MY FIRST TERM IN the House coincided with the last half of President Carter’s administration. The 1976 campaign had not left me a fan of President Carter, nor had his first two years in office. I found his administration singularly unimpressive.

Despite the fact that the Democrats had an overwhelming margin of more than one hundred House seats during 1979 and 1980, the Carter White House found it difficult to achieve legislative successes. In 1979, faced with serious shortages in fuel, partly as a result of the Iranian Revolution and other unrest in the Middle East, President Carter pushed hard to enact energy legislation in the Congress. At the end of a House debate on one of the administration’s energy-related initiatives, Tip O’Neill made the dramatic gesture of coming down from the Speaker’s chair—where custom prohibited him from taking a position for or against any piece of legislation—in order to speak from the well of the House on behalf of the administration’s bill. On this day Tip was particularly eloquent in his remarks. He talked about how, as a young man visiting Washington, he had been sitting in the gallery of the House on the day in the fall of 1941, not long before Pearl Harbor, when the House was asked to extend the Selective Service System. He argued that now, in 1979, we were faced with a crisis of similar magnitude, and the stakes of the vote were no less high.

It was an extraordinary performance, and when he finished, all of us, Democrats and Republicans alike, rose and gave the Speaker a standing ovation. Then we voted—and beat him decisively. Tip O’Neill was much loved and highly respected, but he couldn’t transfer either of those sentiments to the president, and he couldn’t translate them into votes when we were considering the president’s proposals.

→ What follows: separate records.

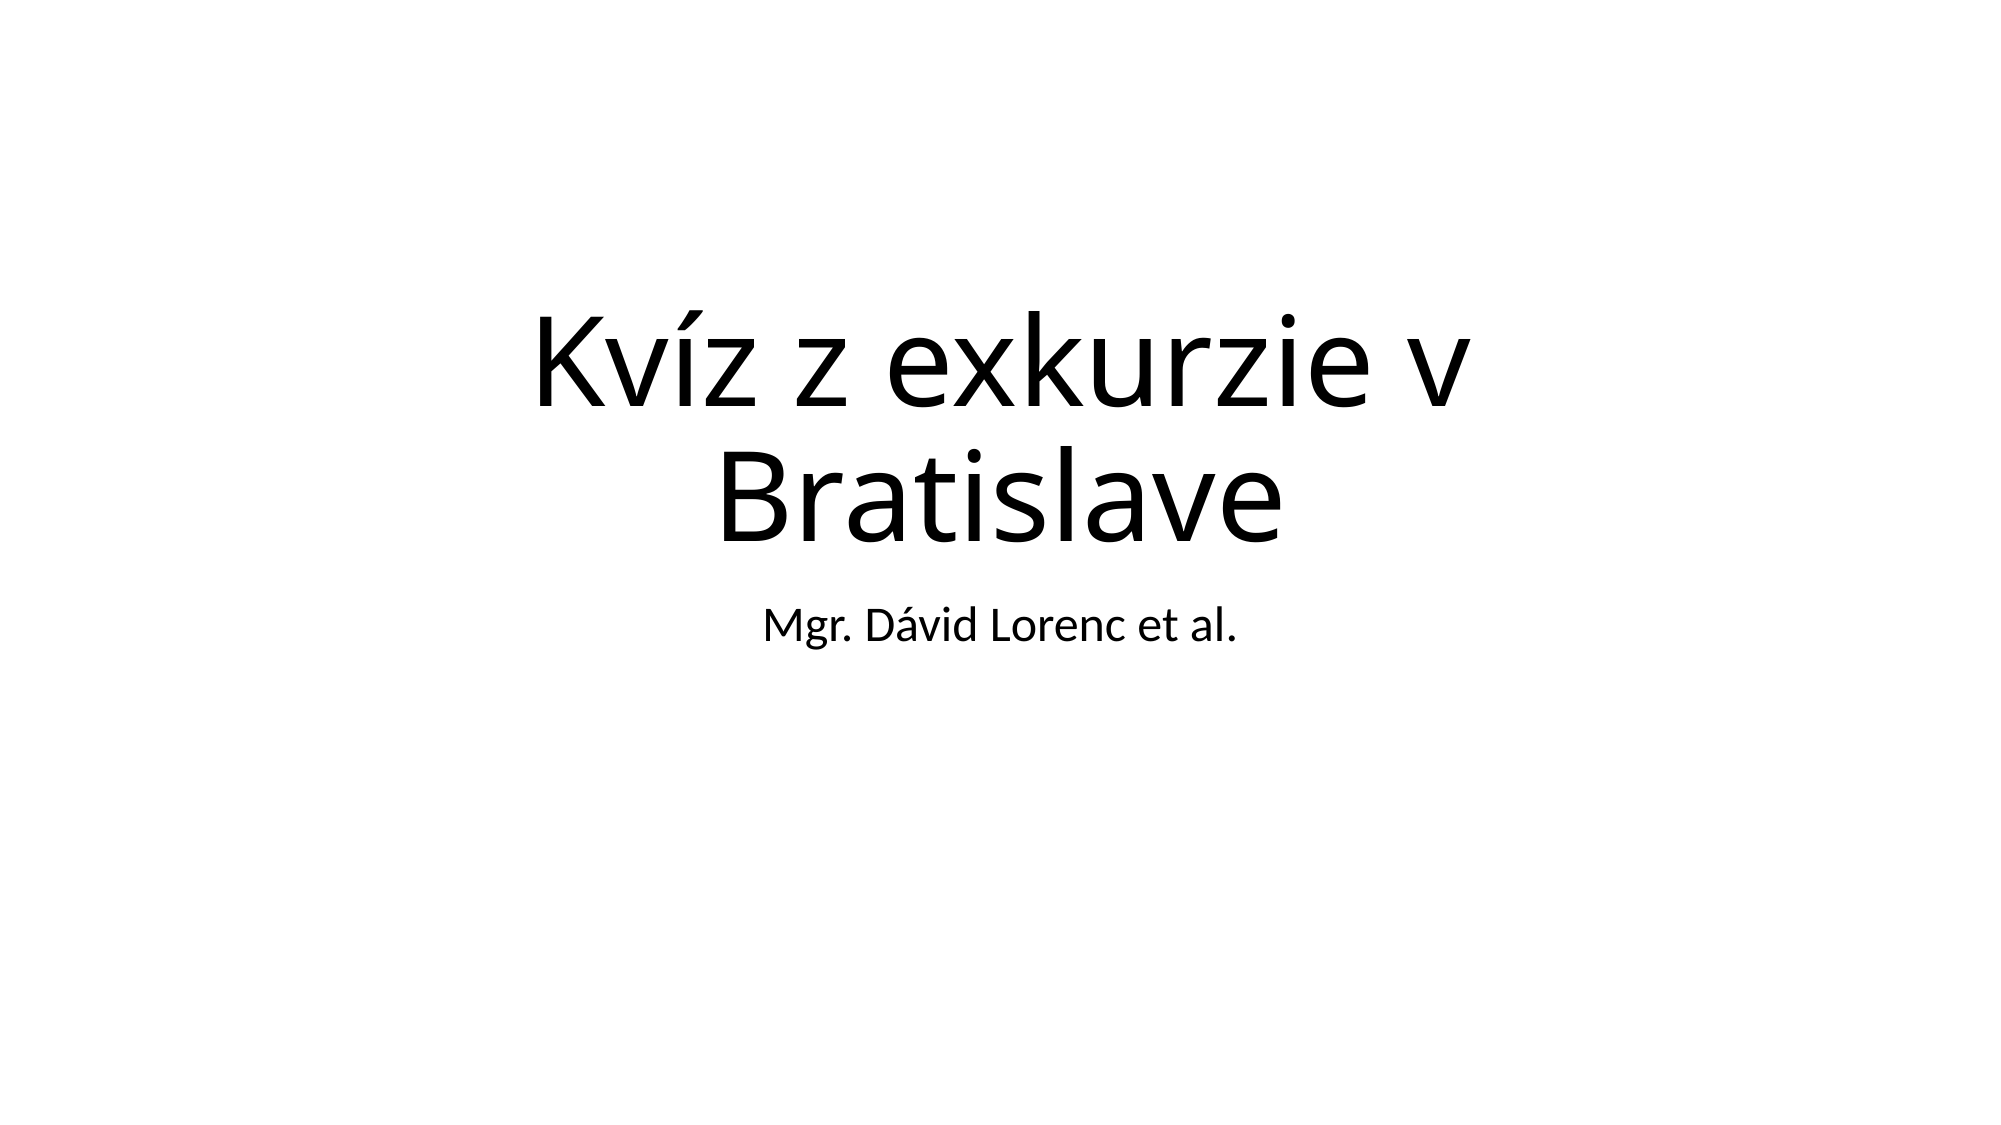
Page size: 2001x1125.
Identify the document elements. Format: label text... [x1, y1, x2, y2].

subtitle Mgr. Dávid Lorenc et al. [249, 590, 1750, 863]
title Kvíz z exkurzie v Bratislave [249, 184, 1750, 576]
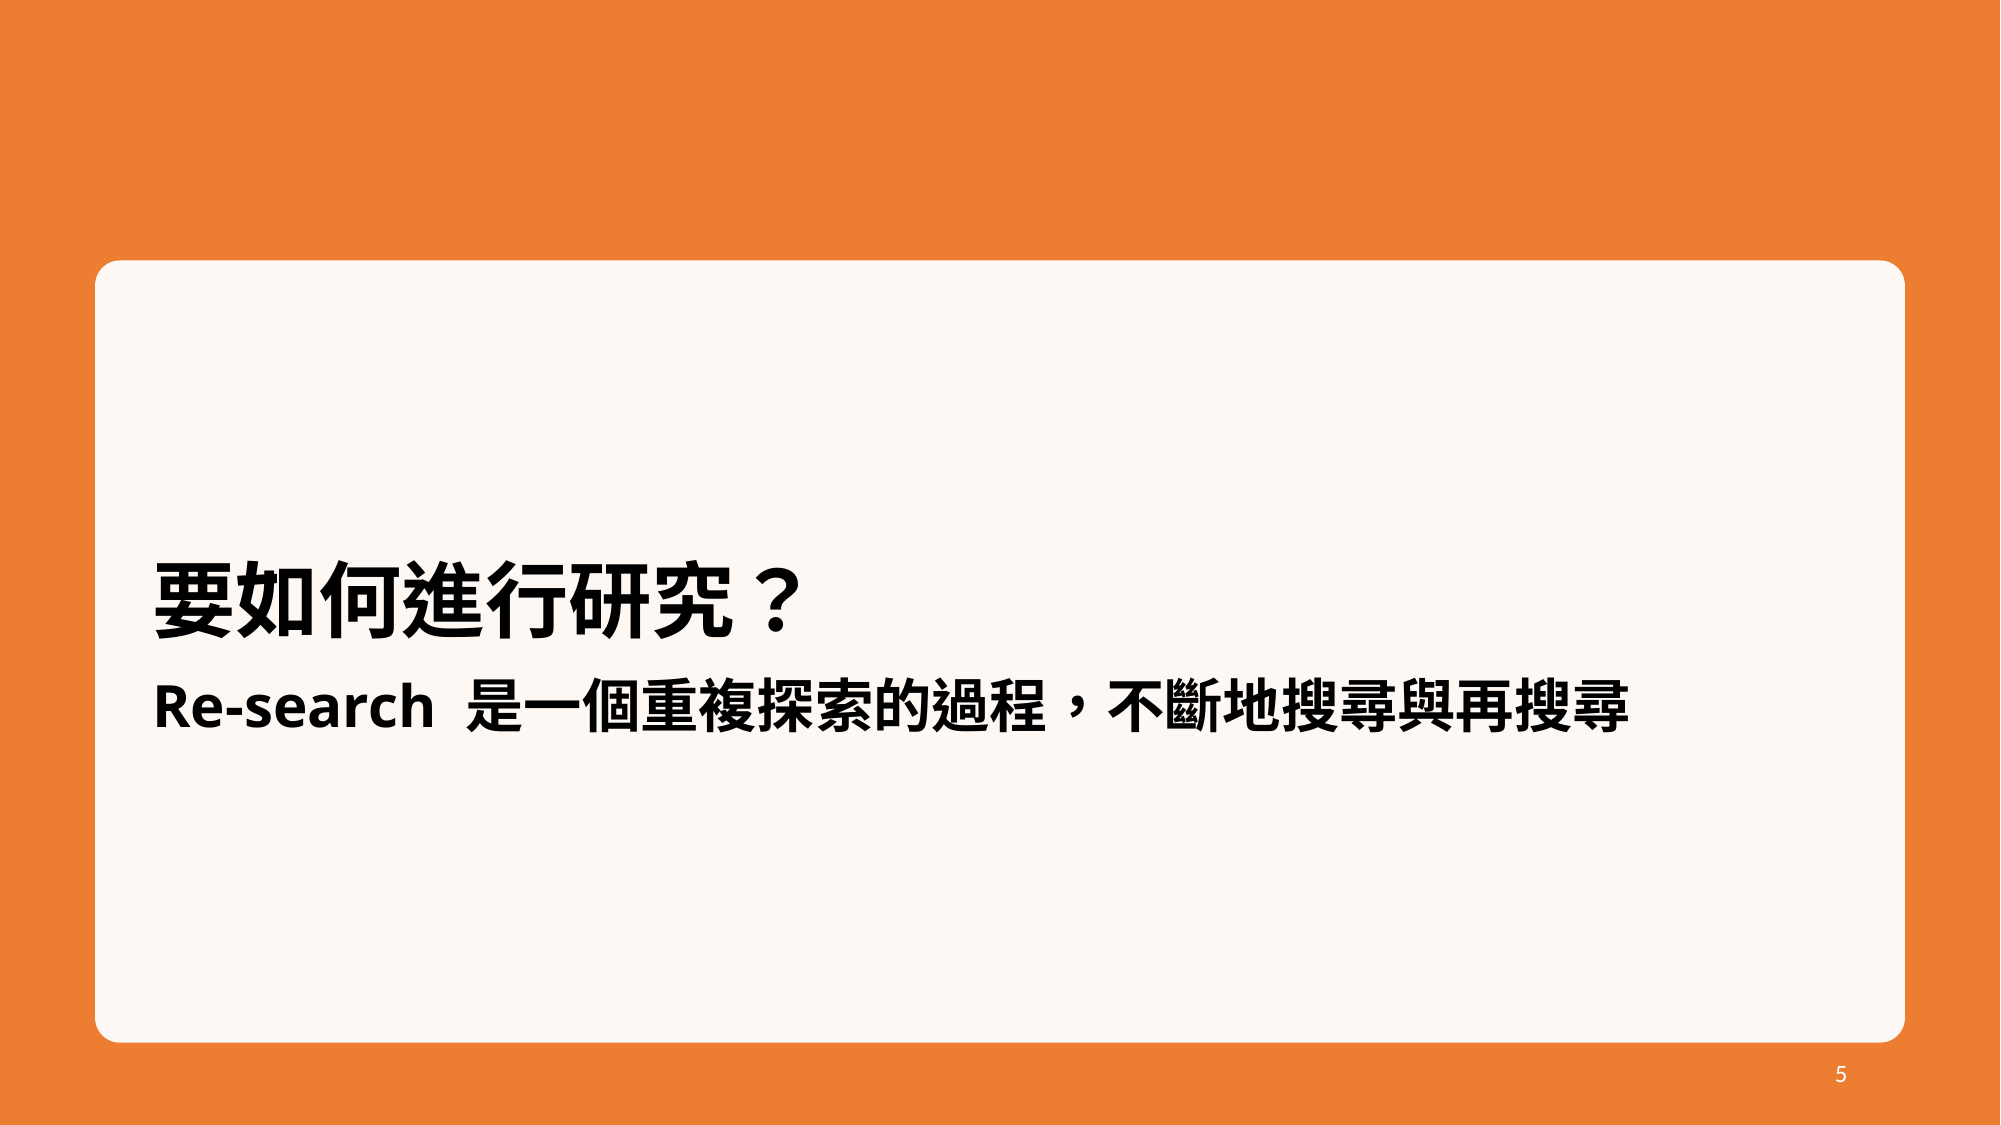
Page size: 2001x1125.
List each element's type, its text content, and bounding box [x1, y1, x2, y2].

slide_number 5 [1412, 1042, 1863, 1103]
text_box [0, 0, 2000, 1125]
text_box [94, 259, 1906, 1044]
list 要如何進行研究？ Re-search 是一個重複探索的過程，不斷地搜尋與再搜尋 [137, 299, 1863, 1014]
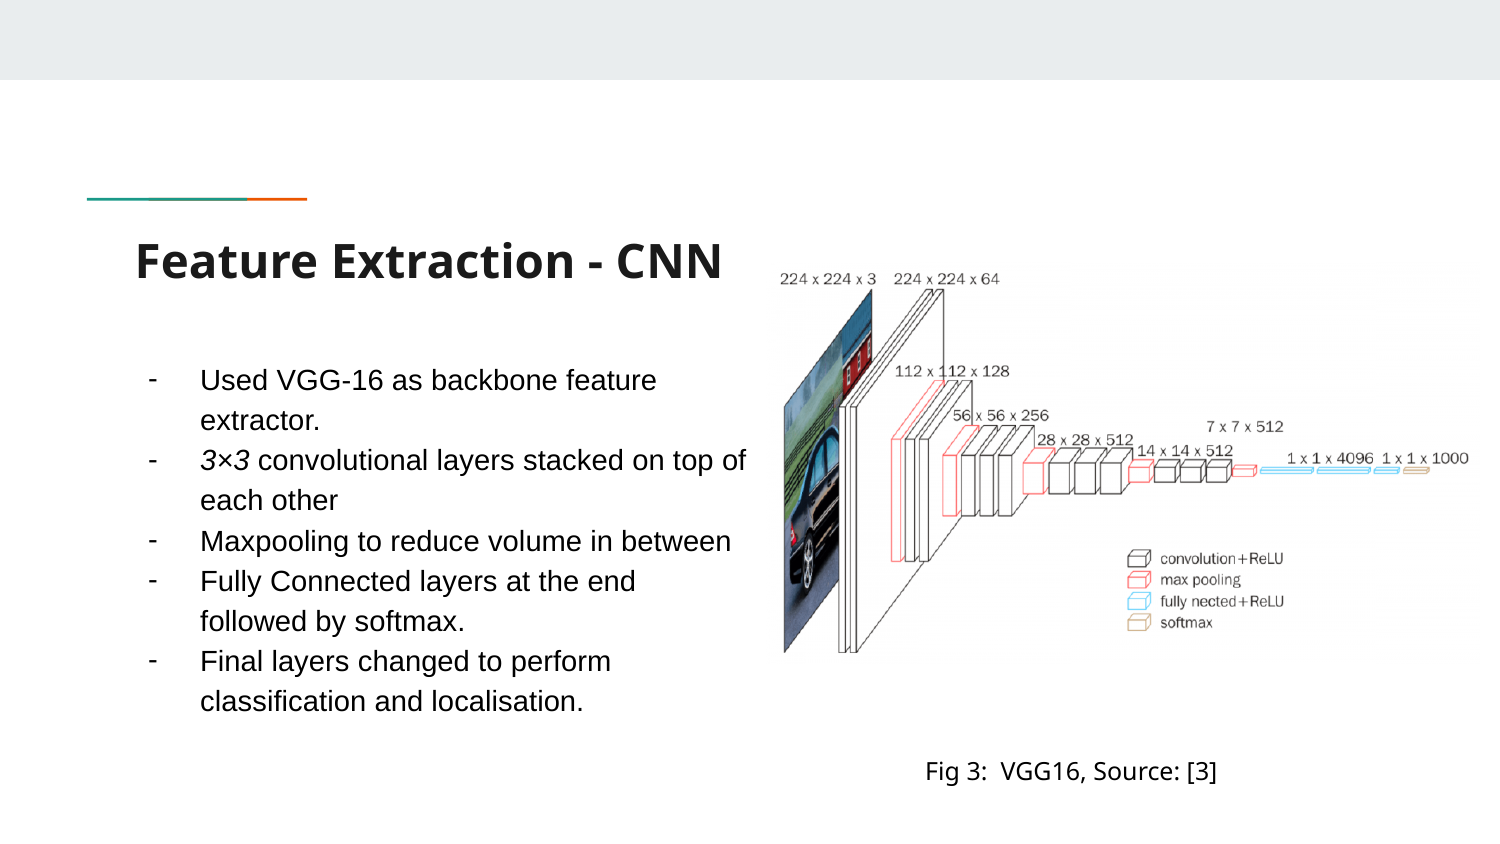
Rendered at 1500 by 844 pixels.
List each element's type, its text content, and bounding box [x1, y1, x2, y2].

President Carter encountered difficulties as well in trying to project American power. When the Shah was toppled in Iran and the Saudis asked for a demonstration of U.S. commitment to the Kingdom, President Carter responded dramatically by sending a squadron of F-15 fighter aircraft to the Persian Gulf. Then, when the planes were in the air, he announced that they were unarmed. The Iranian hostage crisis plagued him for his last year in office. A bungled and failed attempt to
rescue the American hostages—code-named Desert One—seemed to symbolize his administration’s ineptitude.

His difficulties with Congress stemmed in part from a lack of understanding about how to manage relations with Capitol Hill. Speaker O’Neill, after being treated cavalierly by the president’s chief of staff, Hamilton Jordan, took to referring to him as “Hannibal Jerkin,” and the Georgians never achieved any kind of détente with the powers that be at the other end of Pennsylvania Avenue. Carter made a big deal of getting rid of the presidential yacht
Sequoia.
He didn’t realize that far more than being an expendable perk for the man in the Oval Office, the historic vessel was a great tool for lobbying Congress. One of the most sought-after invitations in Washington during the Ford years had been for drinks and dinner with the president on an evening cruise on the Potomac. It was a tradition that when the
Sequoia
sailed past Mount Vernon, all aboard came on deck to join the crew in an official salute to the first president. Many votes were quietly won on those evening cruises.